- _WHAT TO DO_
Under this line are the records; write out word for word the part that begins at the line containing "right shoulder: (81, 302)" and ends at the line containing "left knee: (19, 471)", and no more.

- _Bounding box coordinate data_

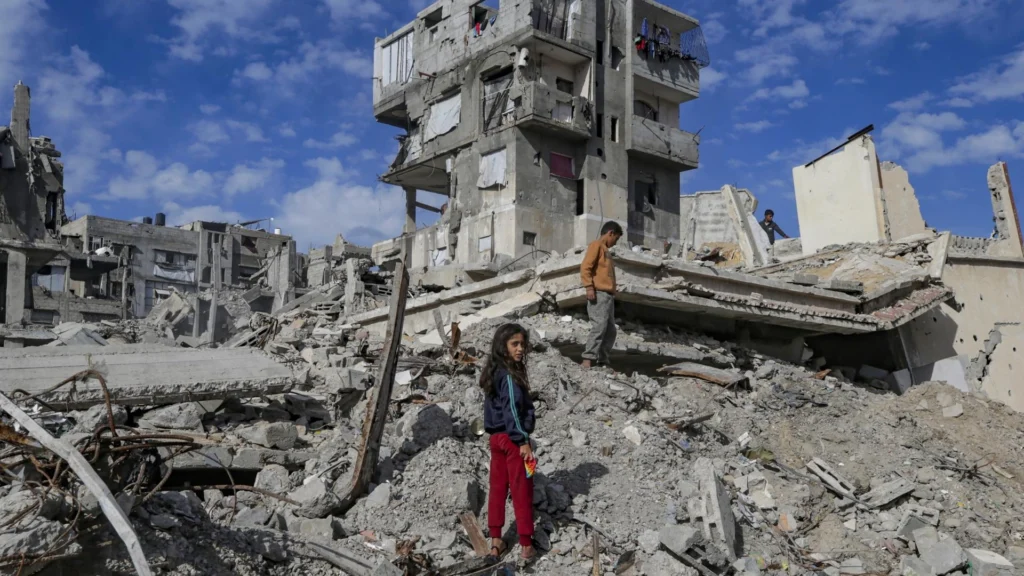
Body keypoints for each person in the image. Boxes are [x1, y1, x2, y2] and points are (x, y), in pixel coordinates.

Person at [481, 323, 537, 562]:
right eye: (515, 344)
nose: (520, 349)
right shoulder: (510, 378)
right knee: (521, 489)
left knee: (497, 489)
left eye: (522, 344)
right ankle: (526, 543)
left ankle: (496, 541)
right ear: (502, 347)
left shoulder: (494, 373)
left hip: (496, 440)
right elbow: (512, 410)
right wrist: (522, 440)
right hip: (513, 442)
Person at [580, 221, 623, 369]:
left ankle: (603, 360)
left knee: (610, 330)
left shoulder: (606, 251)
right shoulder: (596, 246)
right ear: (610, 233)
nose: (615, 242)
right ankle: (588, 359)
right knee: (599, 326)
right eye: (616, 238)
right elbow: (586, 267)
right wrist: (589, 287)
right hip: (598, 294)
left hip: (607, 296)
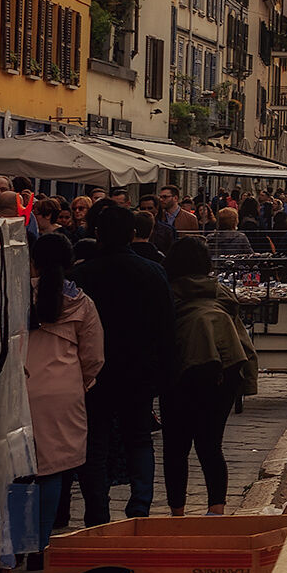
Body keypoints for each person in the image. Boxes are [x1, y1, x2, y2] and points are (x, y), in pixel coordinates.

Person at [70, 202, 173, 525]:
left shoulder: (82, 275)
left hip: (92, 373)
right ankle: (140, 506)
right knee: (138, 437)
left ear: (97, 233)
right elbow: (167, 328)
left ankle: (97, 512)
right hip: (138, 371)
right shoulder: (153, 273)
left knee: (95, 442)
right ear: (132, 234)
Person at [163, 237, 259, 516]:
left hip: (182, 372)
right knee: (210, 444)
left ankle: (177, 515)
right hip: (224, 371)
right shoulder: (221, 293)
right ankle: (216, 510)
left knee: (176, 447)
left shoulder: (168, 294)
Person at [23, 237, 104, 567]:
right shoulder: (81, 302)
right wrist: (80, 382)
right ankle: (41, 547)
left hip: (20, 386)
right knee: (52, 470)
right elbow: (93, 356)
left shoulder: (13, 296)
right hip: (64, 391)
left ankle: (16, 544)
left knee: (19, 471)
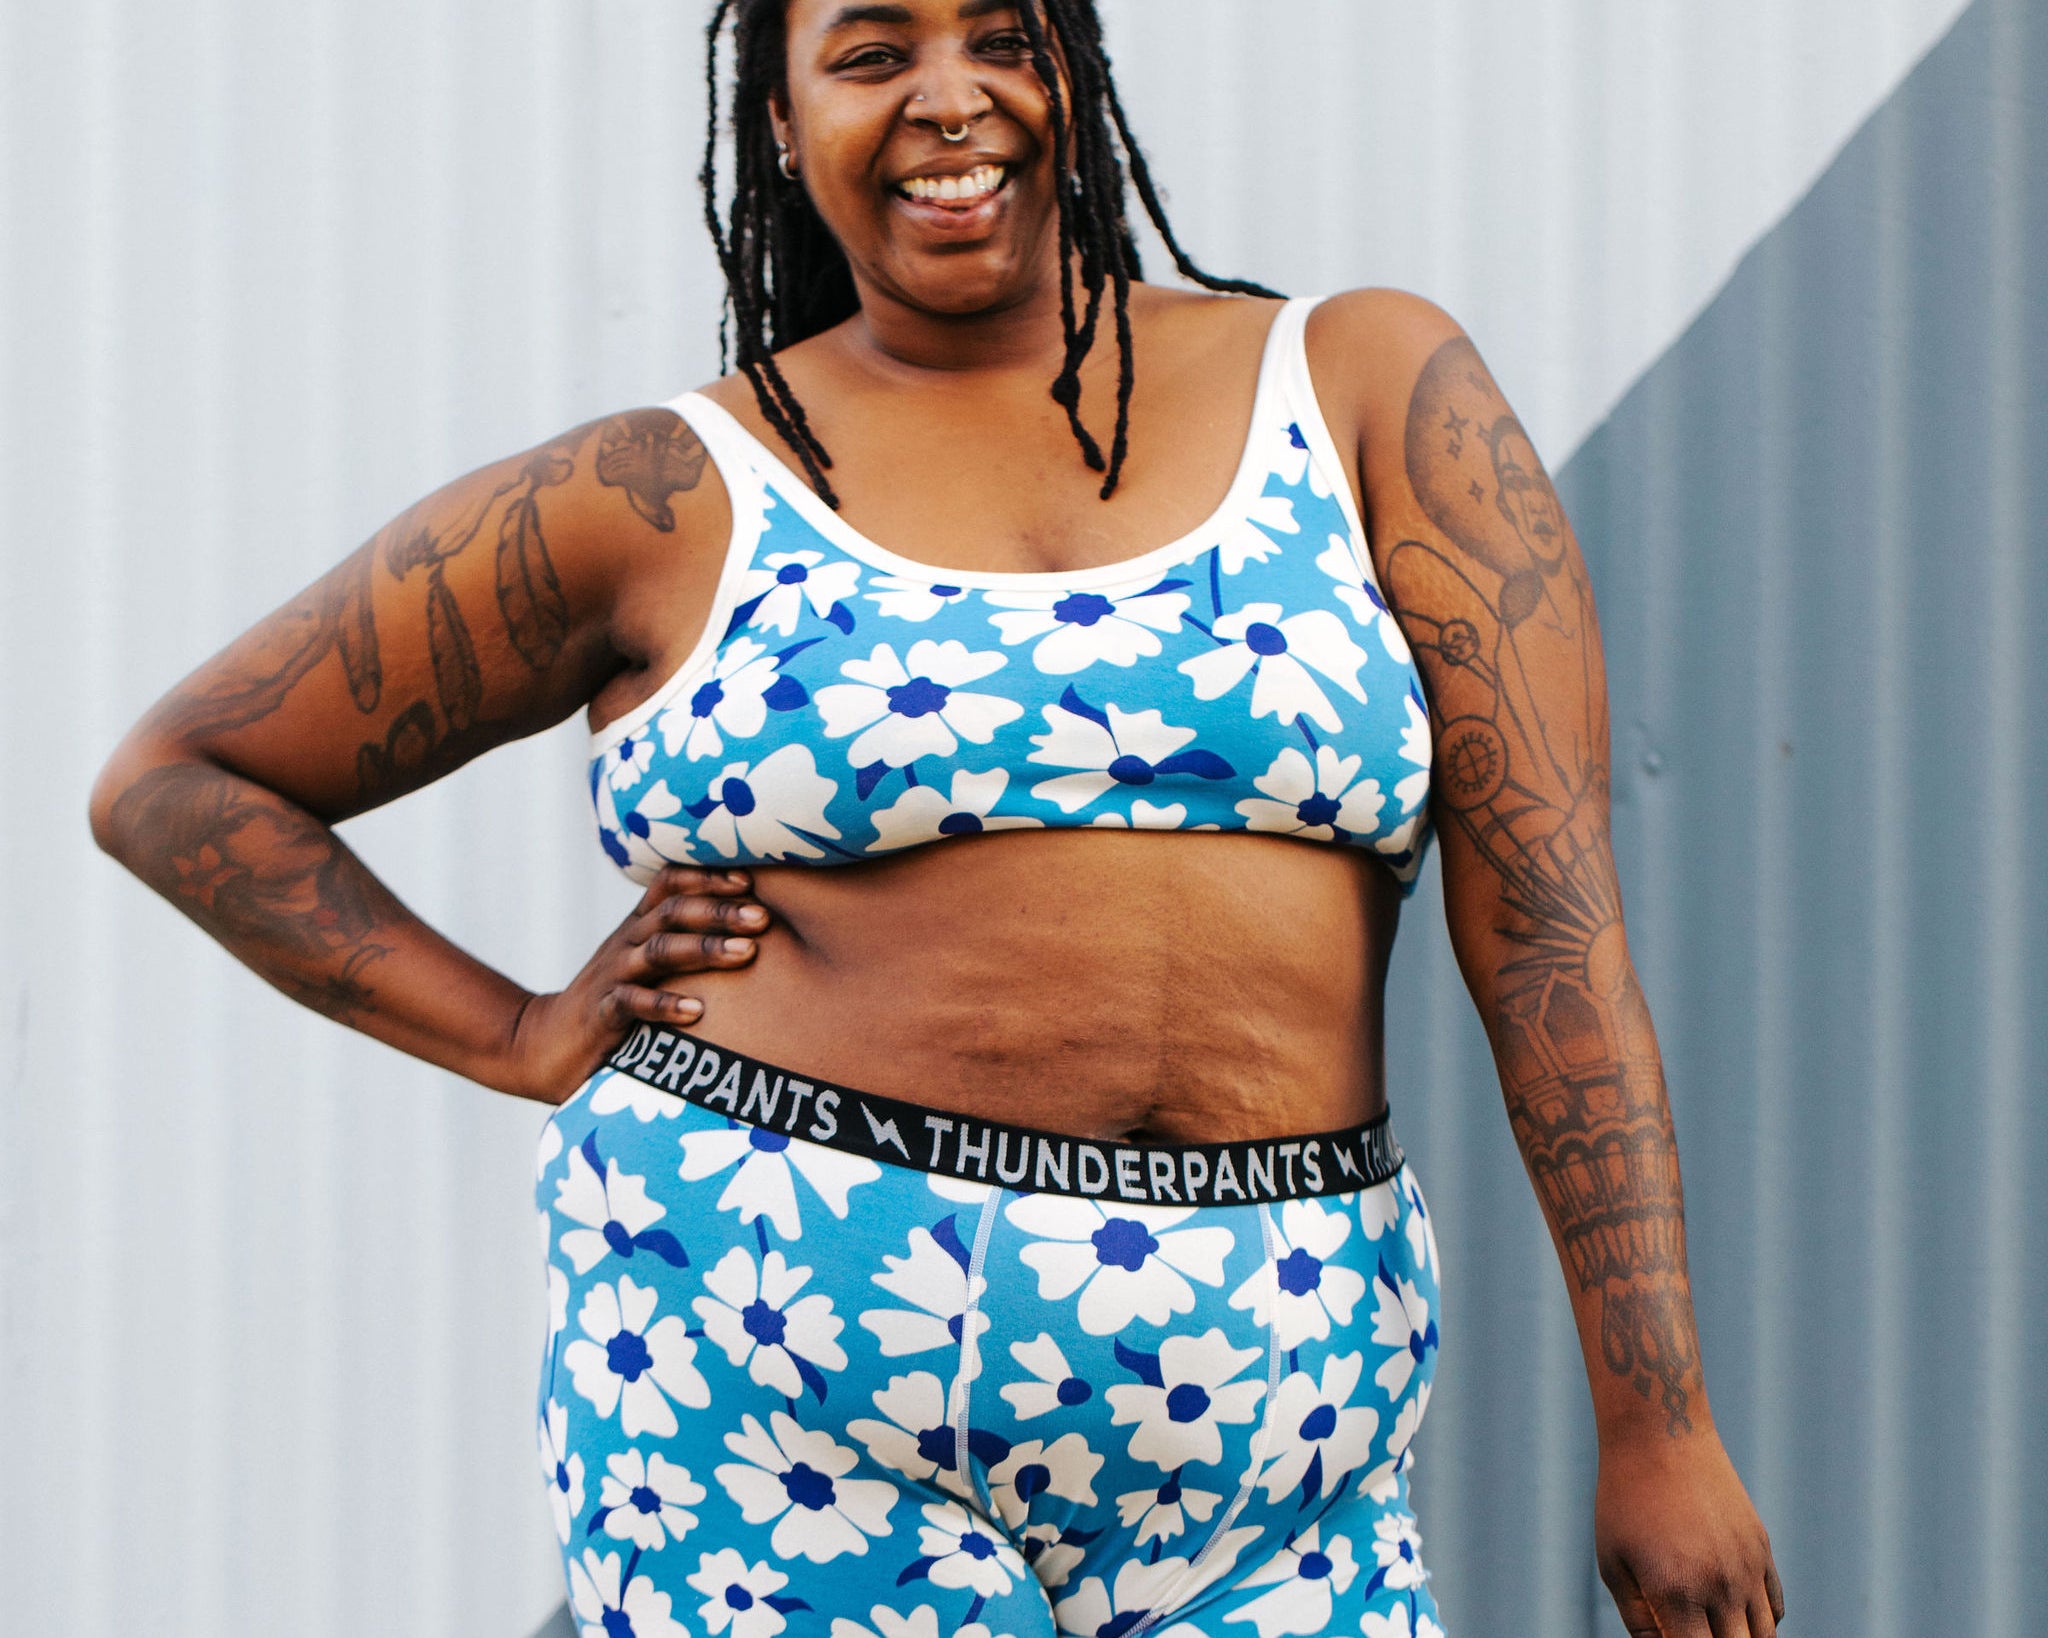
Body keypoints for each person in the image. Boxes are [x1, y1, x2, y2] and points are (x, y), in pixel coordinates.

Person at [89, 1, 1785, 1634]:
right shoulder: (665, 493)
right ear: (782, 118)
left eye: (1000, 33)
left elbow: (1549, 921)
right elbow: (183, 781)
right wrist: (519, 1031)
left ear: (1074, 64)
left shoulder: (1361, 386)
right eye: (871, 51)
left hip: (1281, 1392)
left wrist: (1660, 1417)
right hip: (775, 1376)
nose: (947, 96)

- _ANSWER SPACE_
right shoulder: (81, 302)
right wrist: (80, 382)
right ankle: (41, 547)
left hip: (20, 386)
right knee: (52, 470)
right elbow: (93, 356)
left shoulder: (13, 296)
right hip: (64, 391)
left ankle: (16, 544)
left knee: (19, 471)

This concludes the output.